-- TEXTAUSZUG --
--- --- ---
# Canyon Grand Canyon AL 24 - woher kommt das Gewicht?



## -Robert- (22. April 2018)

Hallo!

Ich wundere mich bzw. wüsste gerne woher das Gesamtgewicht von einem Grand Canyon AL 24 (https://www.canyon.com/kids/grand-canyon-al-24.html, 599€) herrührt: Immerhin ziemlich genau 11kg mit Pedalen.

Klar, Federgabel und Scheibenbremsen, alles kein Leichtbau. Aber vielleicht hat ja jemand schon mal den Rahmen oder auch sonstige Anbauteile gewogen.

Für meine größere Tocher habe ich mit (sehr wertigen) Resten eines 26er Erwachsenenbikes und dem VPace MAX26 aufgebaut - da konnte ich aber auch Gabel (Reba), Bremsen (MT5), Schaltung (XT), Laufräder (DT Swiss 240s) und Reifen (Schwalbe RR 2,1") übernehmen. Beim 24er sieht das v.a. aufgrund von Gabel und LRS schon komplett anders aus, zumal es keine bezahlbaren DISC-Einzelfelgen zu geben scheint.

Alleine VPace MAX24-Rahmen (329€) + Gabel (149€ - Spinner Grind wie beim Canyon, alt. nat. die F1rst Air für 30€ mehr) + Felgen/Speichen (Umspeichen kann ich selber) kosten so viel wie das ganze Canyon! Wenn der Canyon-Rahmen 2,5kg wiegt ist der Vergleich natürlich hinfällig...

Grüße
Robert


----------



## andre_hd (22. April 2018)

Deine Frage kann ich dir leider nicht beantworten, hab mir aber heute beim PCF mal das Rad angeschaut. Die aktuellen 599 wurden nicht als Sale gekennzeichnet sondern scheinen dauerhaft der neue Preis zu sein.


----------



## MTB-News.de




----------



## vercetti07 (22. April 2018)

andre_hd schrieb:


> Deine Frage kann ich dir leider nicht beantworten, hab mir aber heute beim PCF mal das Rad angeschaut. Die aktuellen 599 wurden nicht als Sale gekennzeichnet sondern scheinen dauerhaft der neue Preis zu sein.



Wie war denn dein Eindruck vom Bike? Habe lange hin und ger überlegt welches das nächste wird habe mich dann letzendlich fürs Canyon entschieden und erstmal bestellt mal sehen wie der Eindruck ist....
--- --- ---
-- GESAMMELTES MATERIAL --

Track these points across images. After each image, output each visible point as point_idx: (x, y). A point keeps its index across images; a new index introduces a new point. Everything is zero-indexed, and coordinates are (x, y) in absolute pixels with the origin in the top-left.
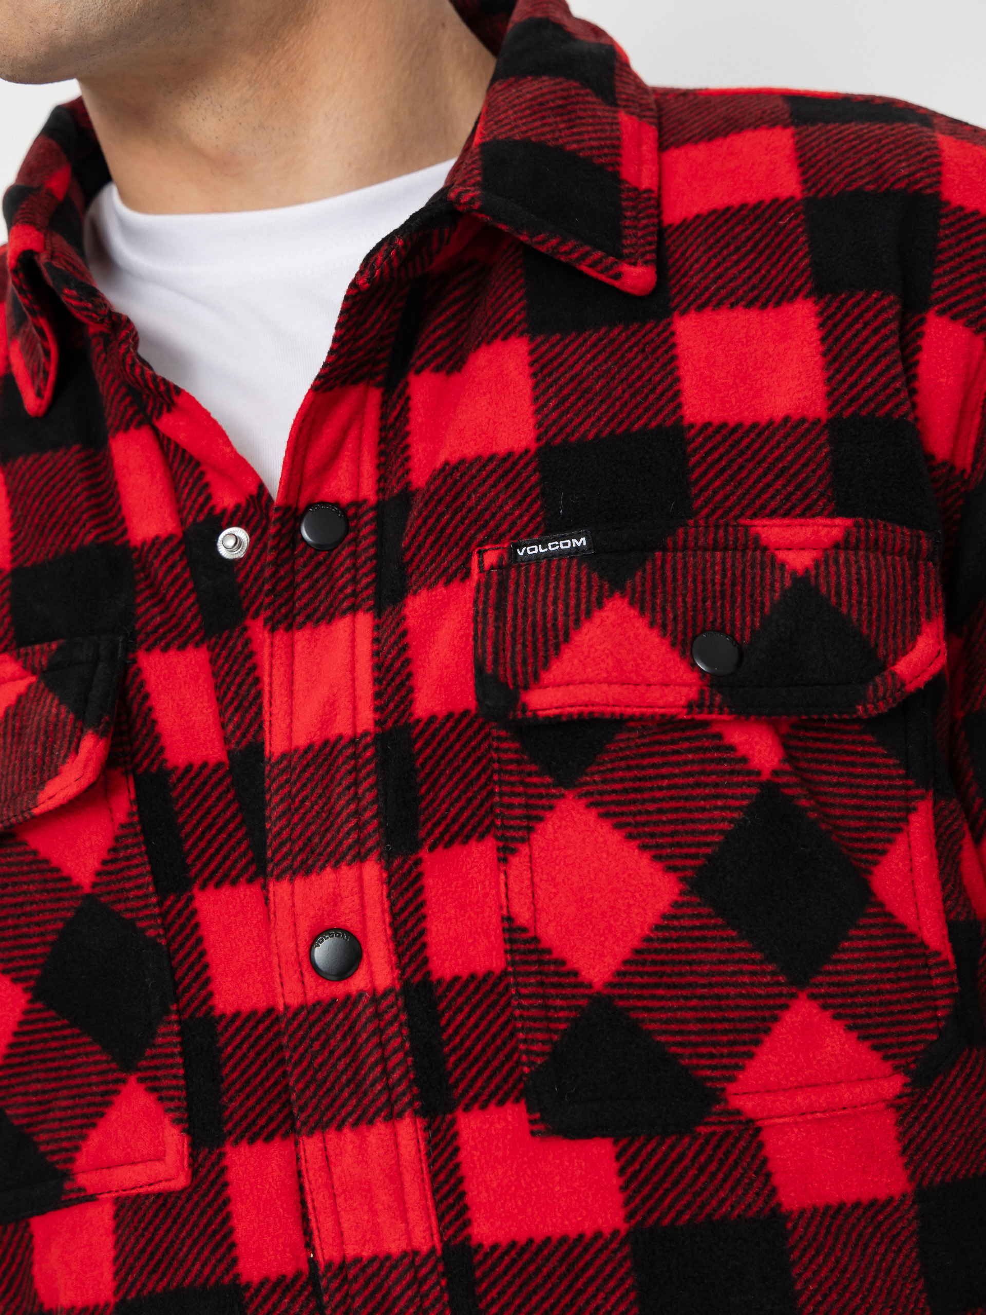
--- --- ---
-- ZU BEARBEITEN --
1. Beantworte diese Fragen zum Textauszug jeweils kurz:
(a) Wie viel wiegt das Grand Canyon AL 24 mit Pedalen?
(b) Welche Gabel nennt Robert für den Aufbau mit dem VPace MAX24-Rahmen, und was kostet sie?
(c) Wo hat sich andre_hd das Rad angeschaut?
2. Gib aus dem Textauszug die Stelle wortgetreu wieder, beginnend mit „## vercetti07 (22.“ und weiter bis einschließlich „der Eindruck ist....“.

-- LÖSUNGEN --
1.
(a) Ziemlich genau 11 kg.
(b) Die Spinner Grind für 149 €.
(c) Beim PCF.

2.
## vercetti07 (22. April 2018)

andre_hd schrieb:


> Deine Frage kann ich dir leider nicht beantworten, hab mir aber heute beim PCF mal das Rad angeschaut. Die aktuellen 599 wurden nicht als Sale gekennzeichnet sondern scheinen dauerhaft der neue Preis zu sein.



Wie war denn dein Eindruck vom Bike? Habe lange hin und ger überlegt welches das nächste wird habe mich dann letzendlich fürs Canyon entschieden und erstmal bestellt mal sehen wie der Eindruck ist....